Lake Benton is proud to be known as the "Original Windpower Capital" of the American midwest. Presently the home to over 685 wind turbines -- with more currently under construction -- Lake Benton is emerging as an important source of alternative, wind-generated electricity.
A 1990 study of Minnesota's wind energy potential by the Department of Public service found that the area around Lake Benton -- the "Buffalo Ridge" -- has enough wind to produce electricity well in excess of a full year's net electrical consumption in Minnesota. The Buffalo Ridge provides more high-grade wind resources than the entire state of California.
Come see these wonders of technology. Stand near them and listen to the gentle "swoosh swoosh swoosh" of their massive blades as they truly "harvest the wind."

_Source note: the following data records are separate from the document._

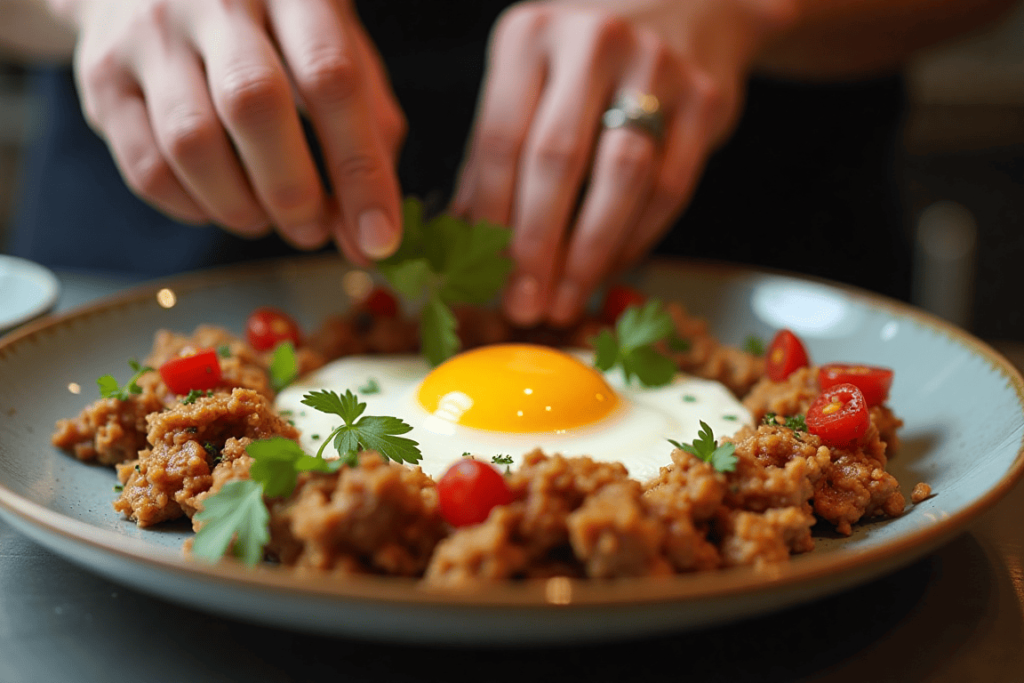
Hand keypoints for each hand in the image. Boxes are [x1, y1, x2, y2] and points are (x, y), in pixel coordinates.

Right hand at [59, 0, 404, 263]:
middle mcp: (216, 0)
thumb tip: (371, 234)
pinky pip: (148, 167)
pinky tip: (218, 201)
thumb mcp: (336, 49)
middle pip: (254, 107)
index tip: (377, 235)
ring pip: (193, 144)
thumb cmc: (270, 27)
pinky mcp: (105, 77)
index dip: (360, 170)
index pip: (332, 79)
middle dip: (294, 192)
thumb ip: (367, 132)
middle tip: (312, 229)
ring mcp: (151, 35)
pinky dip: (193, 207)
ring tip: (266, 217)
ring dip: (241, 207)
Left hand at [452, 0, 795, 325]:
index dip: (491, 218)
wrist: (690, 2)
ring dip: (588, 253)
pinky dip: (636, 238)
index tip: (485, 276)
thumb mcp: (529, 76)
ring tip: (564, 300)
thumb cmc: (587, 54)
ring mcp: (656, 66)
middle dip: (536, 245)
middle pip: (556, 160)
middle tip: (524, 305)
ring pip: (620, 178)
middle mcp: (592, 42)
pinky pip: (670, 187)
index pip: (499, 139)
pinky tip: (608, 269)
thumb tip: (464, 233)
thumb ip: (496, 147)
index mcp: (529, 36)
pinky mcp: (706, 98)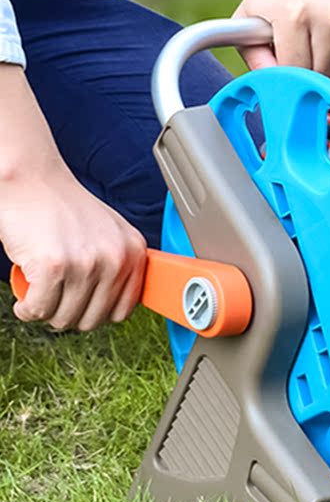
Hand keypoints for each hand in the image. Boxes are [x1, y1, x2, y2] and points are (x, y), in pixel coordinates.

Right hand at [0, 64, 146, 331]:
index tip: (80, 309)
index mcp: (132, 250)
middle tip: (53, 299)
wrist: (31, 180)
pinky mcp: (54, 267)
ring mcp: (86, 263)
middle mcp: (115, 258)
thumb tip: (117, 306)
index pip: (123, 310)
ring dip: (45, 312)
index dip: (96, 314)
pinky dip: (26, 309)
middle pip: (92, 320)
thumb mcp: (108, 232)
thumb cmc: (62, 206)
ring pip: (64, 319)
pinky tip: (24, 296)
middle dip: (67, 315)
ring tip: (38, 293)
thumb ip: (117, 265)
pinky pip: (39, 309)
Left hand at [233, 0, 329, 78]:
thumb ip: (253, 55)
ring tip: (315, 42)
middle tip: (299, 50)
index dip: (288, 72)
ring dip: (328, 64)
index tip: (282, 61)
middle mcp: (328, 14)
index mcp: (295, 15)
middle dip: (308, 70)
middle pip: (321, 73)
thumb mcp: (248, 18)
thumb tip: (272, 84)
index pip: (296, 70)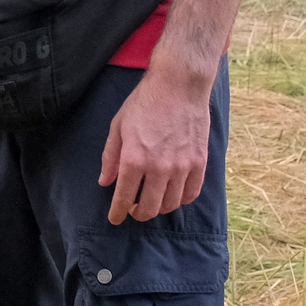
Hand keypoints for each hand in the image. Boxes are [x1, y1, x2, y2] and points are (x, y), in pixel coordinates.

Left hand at [97, 64, 212, 224]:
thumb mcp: (118, 127)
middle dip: (139, 214)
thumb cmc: (144, 103)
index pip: (124, 198)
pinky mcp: (199, 162)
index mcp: (134, 159)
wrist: (178, 86)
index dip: (118, 213)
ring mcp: (182, 166)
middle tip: (134, 210)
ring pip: (171, 204)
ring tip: (152, 202)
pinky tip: (173, 195)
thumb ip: (111, 157)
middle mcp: (159, 168)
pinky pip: (191, 193)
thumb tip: (105, 181)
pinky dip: (181, 200)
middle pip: (150, 208)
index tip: (115, 219)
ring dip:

Commissioned in 1994, the "Buffalo Ridge Windplant" produces 25 megawatts of pollution-free electricity for sale to Xcel Energy, formerly Northern States Power Company (Xcel) under a long-term contract. The 73 turbines now in operation is Phase I of Xcel's commitment to install 425 megawatts of wind-generated power by the end of 2002. Constructed by Kenetech Corporation of California, these KVS-33 style wind towers are the first utility-scale wind energy generating power facility to be built in the United States outside of California.
But Phase I was only the beginning! Zond Development Corp., also of California, was selected to carry out construction of another 143 wind turbines, with a planned completion in 1998. Even taller and larger than the existing towers, these Z-46 style Phase II wind generators will expand the Lake Benton area as one of the world's leading wind power site. A third NSP-sponsored phase is in the planning stage. When combined, the three phases will provide 225 megawatts of power.
The current wind towers stand 257 feet tall at their highest tip. Each turbine's fiberglass blades create a rotor diameter of 158 feet, operating in wind speeds of 9 to 65 miles per hour.
Wind power is a pollution-free, zero-emission, renewable technology. Based on information available from NSP, the projected energy from the Lake Benton wind farms can:
- Reduce system-wide carbon dioxide emission levels by 49,000 tons per year.
- Reduce system-wide sulfur dioxide emission levels by 125 tons per year.
- Reduce system-wide nitrogen oxide emission levels by 146 tons per year.
- The wind turbines installed around Lake Benton are equipped with several features which allow them to operate in a cold-weather climate.
- Approx. 2,000 acres of privately-owned land was secured by Xcel Energy formerly NSP under easement for construction of the Phase I wind towers. Corn and soy bean crops continue to be grown and harvested in the fields surrounding the turbines.